§ **Task prompt**: Look through the entries below for the string "Innovación", and copy each line where it is found.

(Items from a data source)

Content starts

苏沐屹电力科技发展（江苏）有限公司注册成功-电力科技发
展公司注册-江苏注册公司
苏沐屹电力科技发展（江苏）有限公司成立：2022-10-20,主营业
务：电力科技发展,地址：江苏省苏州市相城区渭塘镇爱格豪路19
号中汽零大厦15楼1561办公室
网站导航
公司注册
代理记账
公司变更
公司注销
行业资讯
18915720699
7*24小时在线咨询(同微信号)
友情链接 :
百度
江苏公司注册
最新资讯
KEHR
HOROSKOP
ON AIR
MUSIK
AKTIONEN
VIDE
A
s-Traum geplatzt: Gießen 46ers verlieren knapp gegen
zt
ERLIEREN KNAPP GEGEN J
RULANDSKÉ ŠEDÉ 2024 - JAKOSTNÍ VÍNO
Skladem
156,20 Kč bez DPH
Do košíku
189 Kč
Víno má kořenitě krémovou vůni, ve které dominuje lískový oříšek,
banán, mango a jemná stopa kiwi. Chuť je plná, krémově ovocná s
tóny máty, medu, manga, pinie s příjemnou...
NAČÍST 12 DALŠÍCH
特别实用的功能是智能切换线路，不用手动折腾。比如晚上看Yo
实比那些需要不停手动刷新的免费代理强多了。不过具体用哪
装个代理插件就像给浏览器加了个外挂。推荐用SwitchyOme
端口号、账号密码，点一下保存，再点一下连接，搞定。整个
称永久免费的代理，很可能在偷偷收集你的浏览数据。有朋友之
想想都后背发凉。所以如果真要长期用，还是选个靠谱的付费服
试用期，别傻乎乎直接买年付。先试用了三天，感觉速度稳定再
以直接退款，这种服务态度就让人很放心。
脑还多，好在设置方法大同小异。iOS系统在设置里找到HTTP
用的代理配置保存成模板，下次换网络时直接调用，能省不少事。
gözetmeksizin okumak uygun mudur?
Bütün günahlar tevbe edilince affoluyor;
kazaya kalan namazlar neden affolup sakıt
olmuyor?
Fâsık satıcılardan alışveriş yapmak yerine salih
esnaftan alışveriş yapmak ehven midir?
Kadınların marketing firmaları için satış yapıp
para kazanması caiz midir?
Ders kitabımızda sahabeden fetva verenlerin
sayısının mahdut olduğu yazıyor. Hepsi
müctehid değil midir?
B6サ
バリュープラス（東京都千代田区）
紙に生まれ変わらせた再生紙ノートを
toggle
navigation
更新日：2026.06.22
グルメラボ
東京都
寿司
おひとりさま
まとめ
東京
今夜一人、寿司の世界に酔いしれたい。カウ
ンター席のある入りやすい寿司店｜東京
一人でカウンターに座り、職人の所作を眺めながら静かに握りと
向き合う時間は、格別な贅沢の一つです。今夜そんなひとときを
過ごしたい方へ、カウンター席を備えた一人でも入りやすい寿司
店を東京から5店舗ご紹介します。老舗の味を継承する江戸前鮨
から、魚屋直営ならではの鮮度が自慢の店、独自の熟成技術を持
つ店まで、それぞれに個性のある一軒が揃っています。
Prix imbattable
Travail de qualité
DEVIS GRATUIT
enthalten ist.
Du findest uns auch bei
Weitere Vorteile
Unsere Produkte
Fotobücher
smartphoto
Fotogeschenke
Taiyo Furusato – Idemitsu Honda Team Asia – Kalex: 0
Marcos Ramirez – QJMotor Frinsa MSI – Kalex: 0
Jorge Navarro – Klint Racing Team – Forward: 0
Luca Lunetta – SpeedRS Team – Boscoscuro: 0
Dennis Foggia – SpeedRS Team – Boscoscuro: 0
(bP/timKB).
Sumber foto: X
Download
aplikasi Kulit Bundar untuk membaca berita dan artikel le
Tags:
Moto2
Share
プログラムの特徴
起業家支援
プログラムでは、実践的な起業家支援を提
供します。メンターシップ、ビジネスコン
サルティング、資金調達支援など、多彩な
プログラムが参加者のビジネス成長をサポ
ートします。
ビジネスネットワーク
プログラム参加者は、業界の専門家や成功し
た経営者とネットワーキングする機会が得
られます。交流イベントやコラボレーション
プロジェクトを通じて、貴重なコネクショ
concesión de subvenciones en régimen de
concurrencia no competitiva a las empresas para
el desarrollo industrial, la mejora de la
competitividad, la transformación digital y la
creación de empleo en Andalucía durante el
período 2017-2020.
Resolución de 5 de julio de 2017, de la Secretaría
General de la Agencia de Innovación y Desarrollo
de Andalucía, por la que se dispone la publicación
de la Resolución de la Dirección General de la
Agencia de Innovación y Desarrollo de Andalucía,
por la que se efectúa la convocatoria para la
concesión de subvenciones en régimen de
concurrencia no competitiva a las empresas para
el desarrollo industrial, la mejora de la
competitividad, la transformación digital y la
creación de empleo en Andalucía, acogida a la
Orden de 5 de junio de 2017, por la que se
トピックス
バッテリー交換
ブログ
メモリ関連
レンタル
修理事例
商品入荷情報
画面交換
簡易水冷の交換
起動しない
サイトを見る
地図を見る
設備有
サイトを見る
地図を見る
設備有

Content ends

§ **Solution to the exercise**:
General de la Agencia de Innovación y Desarrollo
Agencia de Innovación y Desarrollo de Andalucía,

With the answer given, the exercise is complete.